Edit, 6:17: Here’s my response to that prompt:

She’s from lost angels, from words nobody can pronounce the way they were originally spoken in Sioux: Niobrara, Nebraska, Ogalalla, Omaha; she’s from flat As and wait, where is that, exactly? She’s from the sort of place that people on the East Coast get mixed up with other places — you were from Oklahoma, NE, right? She laughs at them, strikes up bravado in the face of their ignorance, their lack of caring, their phrases like Flyover Country.

She’s from fried potatoes and bacon and hot coffee and griddle cakes, from turkey and pheasant hunts that even the liberal dads go on, from criks and blufs and fireflies and late May lilacs, she’s from a place no one can put their finger on, from those amber waves of grain that always just looked green or tan-brown when she rode across the tate in the back of Dad’s old orange VW bus.
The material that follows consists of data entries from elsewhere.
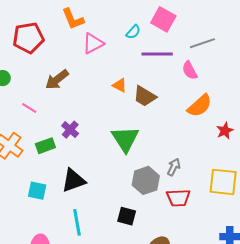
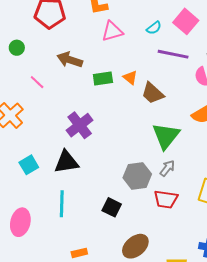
brown arrow: (57, 80) -> (70, 60), turned 45
purple cross: (70, 130) -> (80, 125), moved, size x1.5
green triangle: (125, 139) -> (166, 136), moved
green rectangle: (45, 146) -> (103, 79), moved
cyan square: (37, 191) -> (29, 165), turned 36

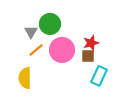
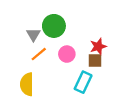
pink circle: (62, 50) -> (67, 54), size x0.6
cyan rectangle: (99, 76) -> (83, 82), moved

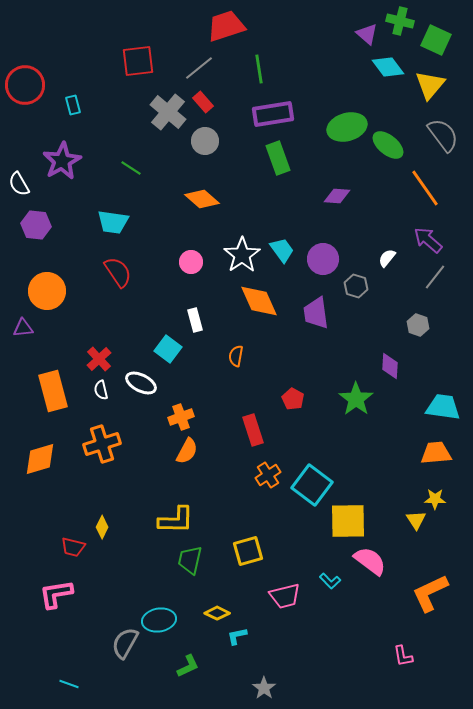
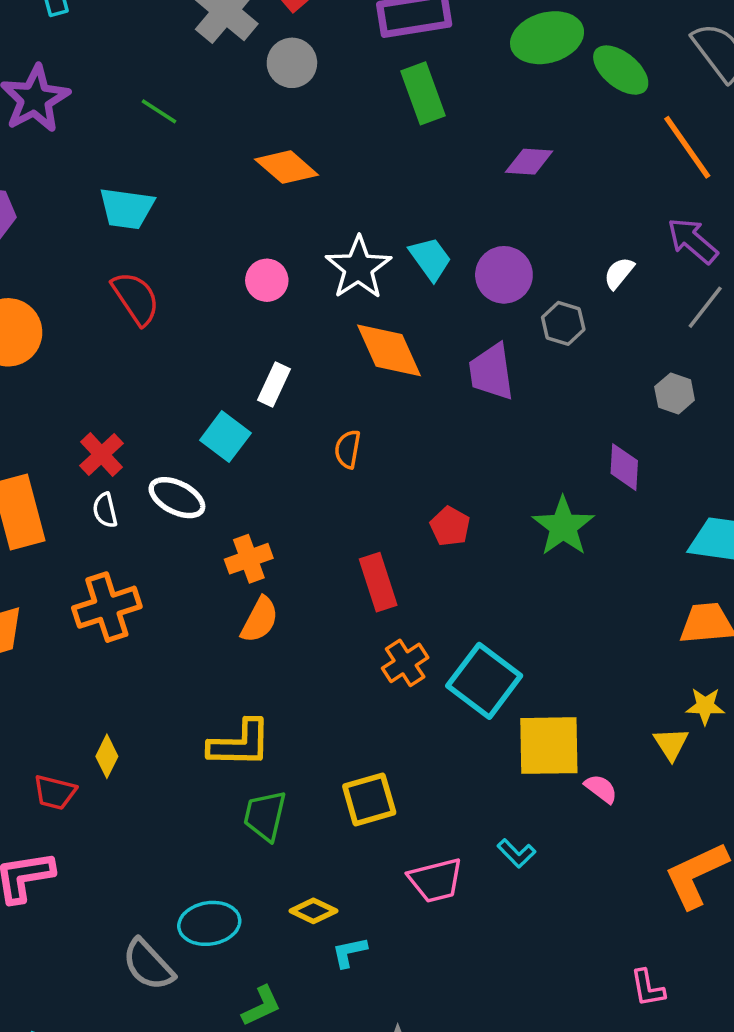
white rectangle: (195, 320) -> (274, 384), turned 40
pink semicircle: (370, 561) -> (601, 789), moved, size x0.6
gray semicircle: (125, 643) -> (148, 965), turned -72

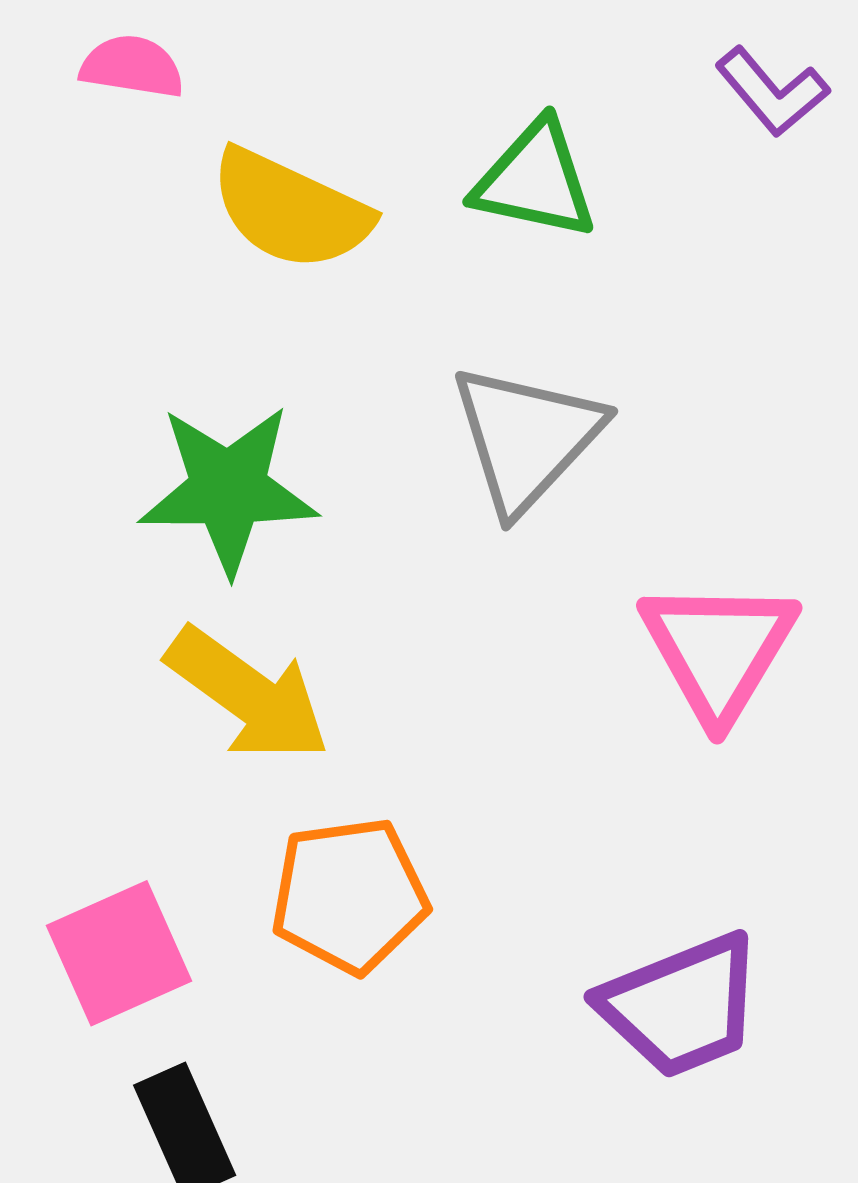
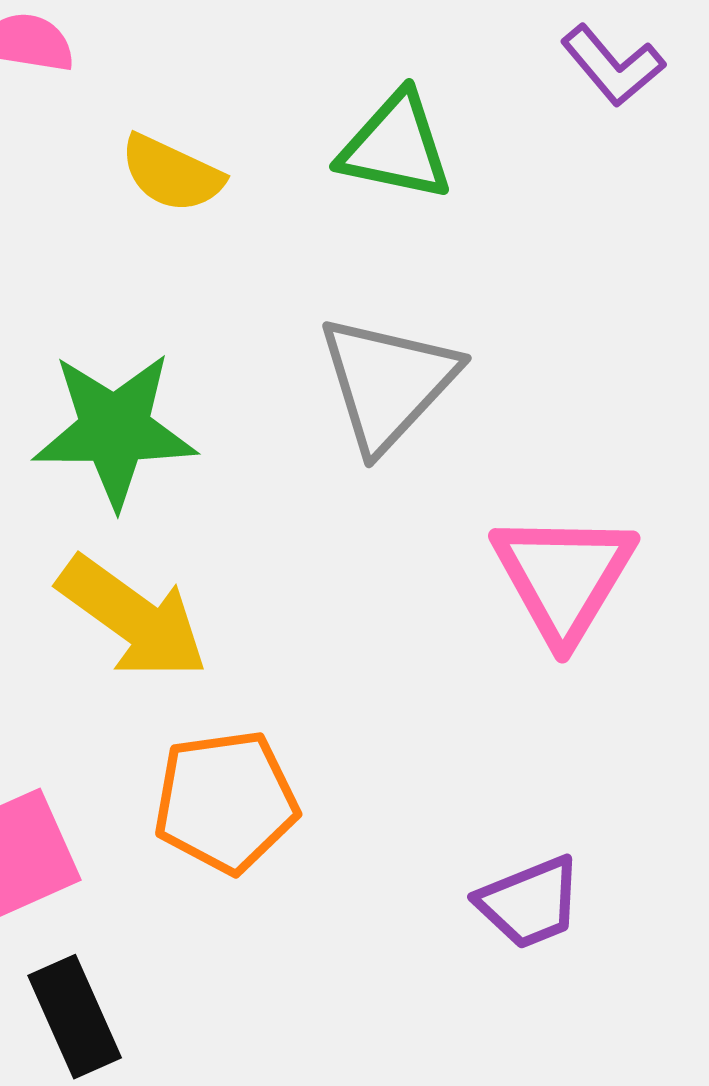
yellow semicircle: (290, 210) -> (172, 174), size x0.7
purple trapezoid: (681, 1006) -> (530, 903), size x0.7

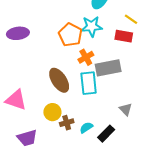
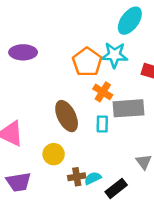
orange cross: (86, 57) -> (103, 92), turned -35
cyan rectangle: (89, 83) -> (102, 124), size x0.6
brown cross: (67, 123) -> (77, 177), moved

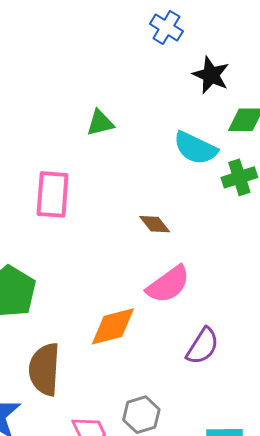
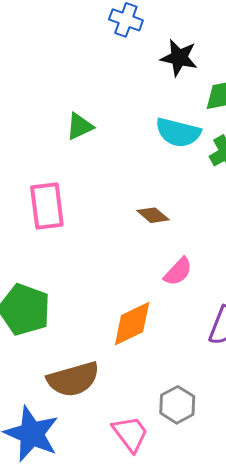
pink semicircle: (168, 284) -> (178, 272), size x0.7
brown semicircle: (44, 369) -> (73, 379), turned -98

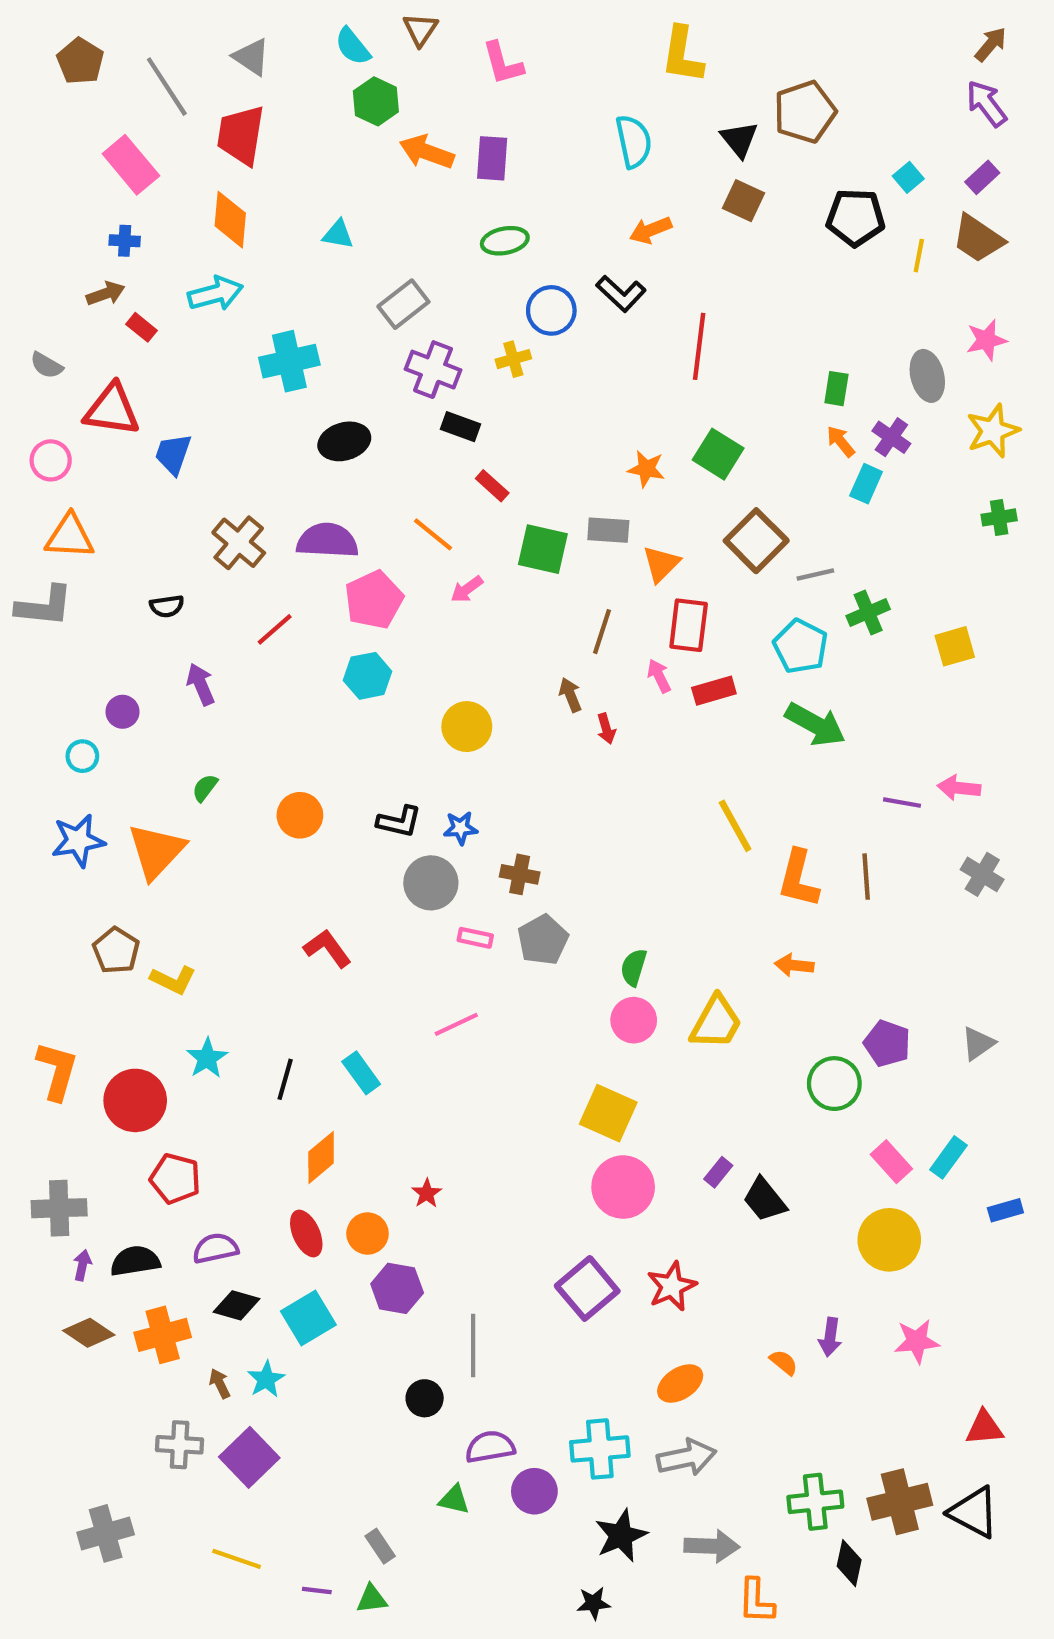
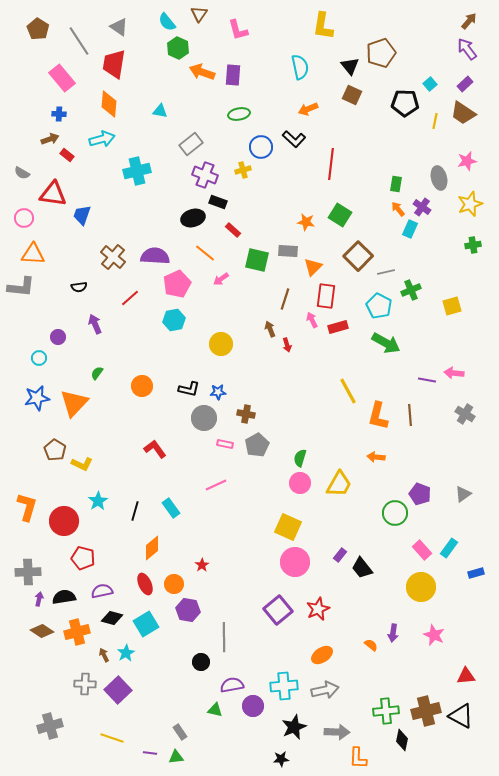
black ellipse: (344, 441) -> (193, 218), moved
pink star: (917, 1341) -> (434, 635), turned 30

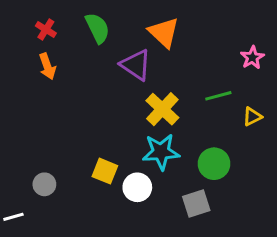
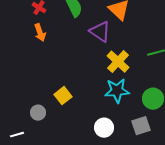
yellow square: (105, 171) -> (63, 96), moved, turned 30
white circle: (137, 187) -> (104, 128), moved

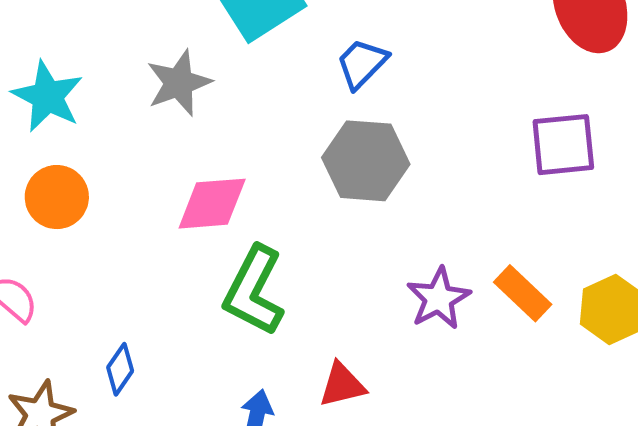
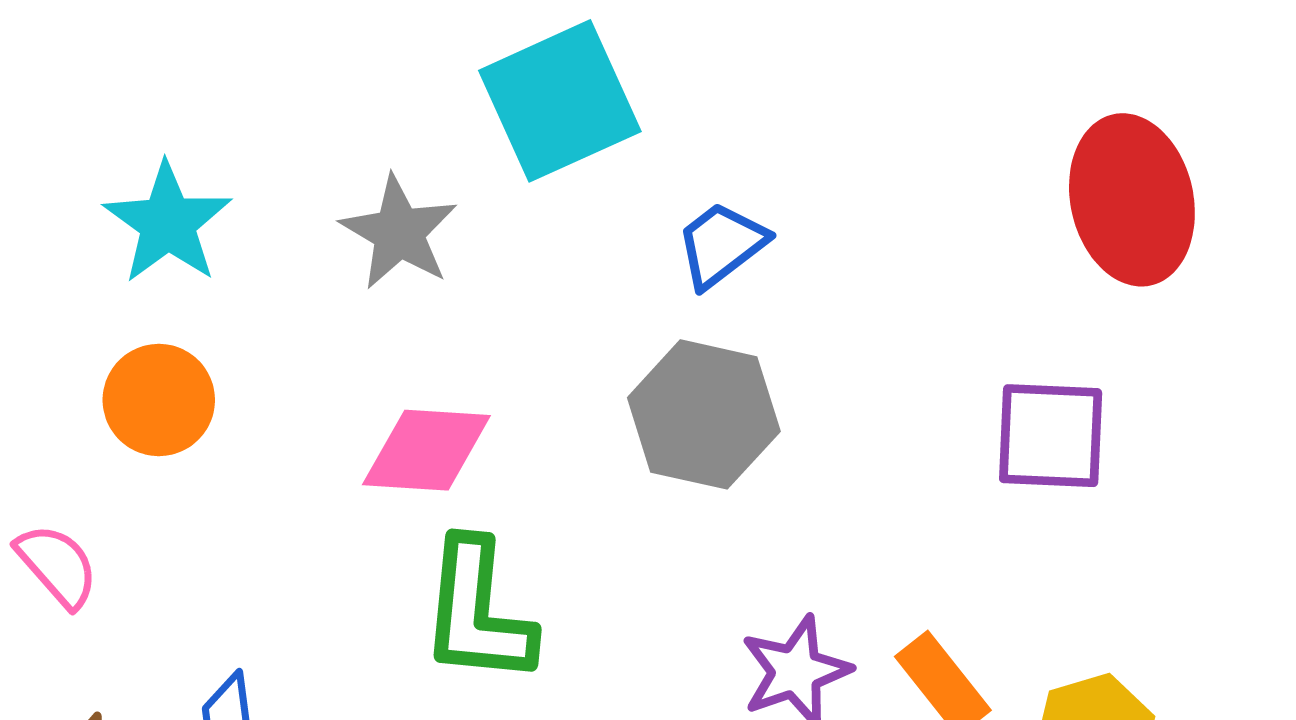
gray star: (179, 83) -> (399, 232), turned -30
green L-shape: (254, 291) -> (477, 612), turned -30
She’s from Swedish holiday festivals and Indians in the museums with the wolly mammoth fossils and no one talking in Social Studies class about Wounded Knee. We thought Custer was a martyr. She’s from the town Malcolm X was born in, though nobody there ever mentioned it — she didn’t learn his name til she left for college.

She’s from: rhubarb-strawberry pie, cantelope-peach salad, homemade jham with wax sealing the Bell jar top, she’s from light up the faeries and wishing every day for an ocean vista and now every time she sees the water, she thinks how much it looks like the grasses undulating on the prairie, the ones Laura Ingalls ran through. She’s from day dream and Electric Company, homemade yogurt and lunchmeat platters, she’s from people gather in the church basement after a funeral and the same three ladies serve all the food and clean everything up, from bad coffee with lunch, flags waving everywhere, we love our troops, peace vigils at the Catholic church, she’s from long stretches of emptiness inside her parents’ marriage that eventually pulled wide enough to break, so she’s from that shatter, carries fragments in her bones, knows something always about being incomplete.

Thanks for your roots, for your tenderness to them, to the ways you let them hold you as you grow. Thank you for your words.